PERSONNAGE ASSIS, APPELE “BABY FACE”

OLMEQUE – Las Bocas – PUEBLA – Mexique

900 – 600 AV. J.-C.

  • Hauteur : 31,1 cm
  • Largeur : 30,8 cm
  • Epaisseur : 15,7 cm

Terre cuite creuse beige avec fine couche de kaolin blanc-ivoire et traces de cinabre.

Sculpture anthropomorphe représentant un personnage assis, appelé « baby face ».

L’ensemble du corps est potelé et traité avec douceur. Les jambes sont largement écartées et les pieds, dont les orteils sont signifiés par des entailles, pointent vers l’extérieur. Les plis de l’aine sont marqués. Le ventre est rond et pansu et le nombril est perforé.
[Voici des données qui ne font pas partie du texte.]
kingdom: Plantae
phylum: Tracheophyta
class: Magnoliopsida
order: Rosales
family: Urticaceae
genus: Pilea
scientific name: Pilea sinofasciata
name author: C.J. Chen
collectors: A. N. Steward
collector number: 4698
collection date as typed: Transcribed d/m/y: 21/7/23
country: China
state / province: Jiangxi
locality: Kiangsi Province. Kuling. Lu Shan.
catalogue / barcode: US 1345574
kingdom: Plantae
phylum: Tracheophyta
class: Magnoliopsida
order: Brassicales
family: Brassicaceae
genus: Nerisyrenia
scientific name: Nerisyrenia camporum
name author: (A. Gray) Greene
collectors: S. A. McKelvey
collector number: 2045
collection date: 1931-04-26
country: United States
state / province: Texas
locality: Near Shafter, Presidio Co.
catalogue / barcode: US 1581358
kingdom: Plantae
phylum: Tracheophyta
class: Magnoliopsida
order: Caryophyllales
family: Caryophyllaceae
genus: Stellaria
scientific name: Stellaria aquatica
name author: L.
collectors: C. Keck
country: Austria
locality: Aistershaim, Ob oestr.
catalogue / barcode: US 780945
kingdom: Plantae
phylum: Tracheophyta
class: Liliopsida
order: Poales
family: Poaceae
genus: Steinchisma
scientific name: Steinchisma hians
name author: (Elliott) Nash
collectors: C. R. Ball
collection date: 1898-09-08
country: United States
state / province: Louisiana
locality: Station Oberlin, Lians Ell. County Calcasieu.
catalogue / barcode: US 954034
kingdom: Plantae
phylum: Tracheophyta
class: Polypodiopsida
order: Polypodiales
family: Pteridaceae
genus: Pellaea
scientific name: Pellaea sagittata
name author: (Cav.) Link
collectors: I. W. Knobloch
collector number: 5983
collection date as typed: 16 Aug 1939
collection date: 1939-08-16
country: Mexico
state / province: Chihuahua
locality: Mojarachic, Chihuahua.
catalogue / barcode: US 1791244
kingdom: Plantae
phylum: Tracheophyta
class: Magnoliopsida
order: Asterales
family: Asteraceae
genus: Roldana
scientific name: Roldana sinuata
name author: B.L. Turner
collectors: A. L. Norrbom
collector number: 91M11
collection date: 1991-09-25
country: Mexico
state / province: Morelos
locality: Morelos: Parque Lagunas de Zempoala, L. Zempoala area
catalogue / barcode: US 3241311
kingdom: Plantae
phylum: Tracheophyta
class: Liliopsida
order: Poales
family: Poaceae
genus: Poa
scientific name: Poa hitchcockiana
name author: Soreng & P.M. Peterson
Les pectoraux sont modelés avec soin. Les épaules sont larges et angulaires. Les bras musclés sont détachés du corps et tendus, tandis que les mains reposent sur les genoux. La tête présente une forme allongée due à une déformation rituelle du crâne. Les traits du visage sont traités avec finesse et précision. Le menton est en galoche et une fossette se dessine sous la lèvre. La bouche de forme trapézoïdale, aux lèvres charnues et sensuelles, est ouverte, laissant apparaître la gencive supérieure. Le nez est aquilin, ses ailes sont en relief et les narines sont trouées. Les yeux sont bridés, avec les pupilles creusées. Les arcades sourcilières gravées sont fines et arquées et rejoignent la racine du nez. Les oreilles bien modelées sont saillantes. La tête est surmontée d’une coiffe serrée, décorée sur son sommet d’un motif gravé et ajouré, à haute portée symbolique, dont le motif principal se compose d’un œil gravé en U et surmonté par des sourcils en forme de flammes.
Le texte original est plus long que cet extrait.